# Exercise tasks:
• 1. Could you rewrite the stretch of the starving-party narrative from "Turning a chaparral" through "of the Indians?", putting "village" wherever "rancherie" appears?
• 2. In the starving-party narrative, why did the acorn bread the Indians supplied fail to keep the travelers alive? Answer in one to three sentences.
• 3. Answer these questions from the starving-party narrative:
(a) According to Mary Graves, what did someone call out?
(b) What was the bread the Indians offered made of?
(c) How many days had the party been with the Indians when they lay down and felt they could not take another step?

# Source document:
>> start

Thus the party traveled on day after day, until absolute starvation again stared them in the face. The snow had gradually grown less deep, until finally it disappeared or lay only in patches. Their strength was well-nigh exhausted, when one day Mary Graves says: "Some one called out, 'Here are tracks!' Some one asked, 'What kind of tracks human?' 'Yes, human!' Can any one imagine the joy these footprints gave us? We ran as fast as our strength would carry us."

Turning a chaparral point, they came in full view of an Indian rancherie. The uncivilized savages were amazed. Never had they seen such forlorn, wretched, pitiable human beings, as the tattered, disheveled, skeleton creatures who stood stretching out their arms for assistance. At first, they all ran and hid, but soon they returned to the aid of these dying wretches. It is said that the Indian women and children cried, and wailed with grief at the affecting spectacle of starved men and women. Such food as they had was speedily offered. It was bread made of acorns. This was eagerly eaten. It was at least a substitute for food. Every person in the rancherie, from the toddling papooses to the aged chief, endeavored to aid them.

After what had recently happened, could anything be more touching than these acts of kindness of the Indians?

After briefly resting, they pressed forward. The Indians accompanied and even led them, and constantly supplied them with food. With food? No, it was not such food as their weakened, debilitated systems craved. The acorn bread was not sufficient to sustain lives already so attenuated by repeated starvations. All that the starved experience in the way of pain and torture before they die, had been experienced by these people at least four different times. To their horror, they now discovered that despite the acorn bread, they must die of hunger and exhaustion a fifth and last time. So sick and weak did they become, that they were compelled to lie down and rest every hundred yards. Finally, after being with the Indians seven days, they lay down, and felt that they never should have strength to take another step. Before them, in all its beauty and loveliness, spread the broad valley of the Sacramento. Behind them were the ever-pleading faces of their starving dear ones. Yet neither hope nor affection could give them further strength. They were dying in full view of the long-desired haven of rest.

>> end

# Supplied data:

>> start

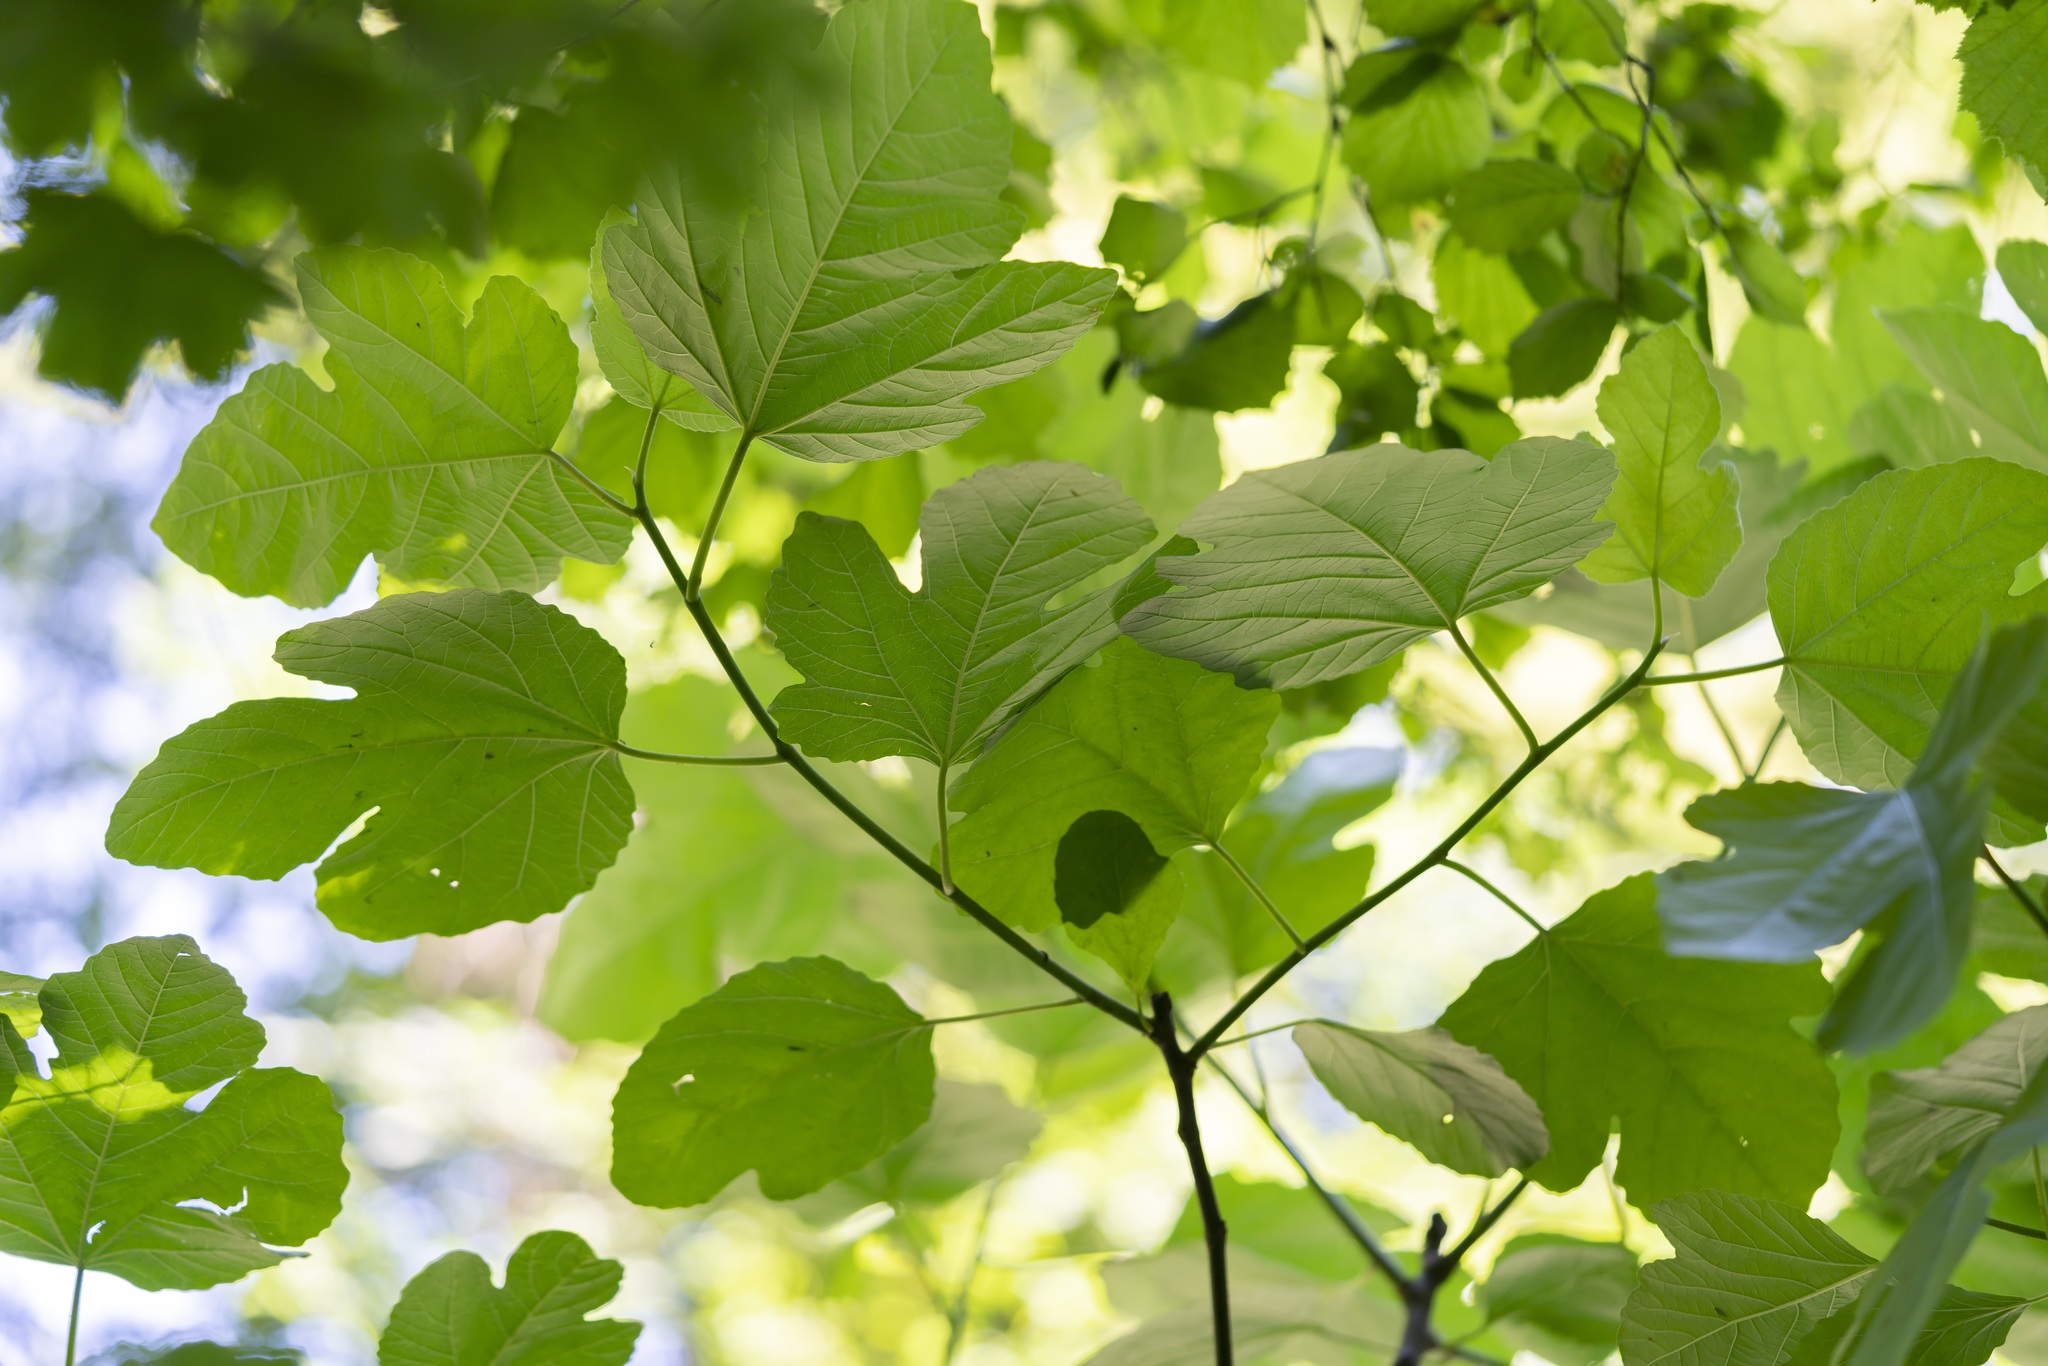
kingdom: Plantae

>> end

# Results for the exercise:
• 1.
Turning a chaparral point, they came in full view of an Indian village. The uncivilized savages were amazed. Never had they seen such forlorn, wretched, pitiable human beings, as the tattered, disheveled, skeleton creatures who stood stretching out their arms for assistance. At first, they all ran and hid, but soon they returned to the aid of these dying wretches. It is said that the Indian women and children cried, and wailed with grief at the affecting spectacle of starved men and women. Such food as they had was speedily offered. It was bread made of acorns. This was eagerly eaten. It was at least a substitute for food. Every person in the village, from the toddling papooses to the aged chief, endeavored to aid them.

After what had recently happened, could anything be more touching than these acts of kindness of the Indians?

• 2. The acorn bread was not the kind of food their weakened, debilitated systems craved. It was not enough to sustain lives already worn down by repeated starvations.

• 3.
(a) "Here are tracks!"
(b) Acorns.
(c) Seven days.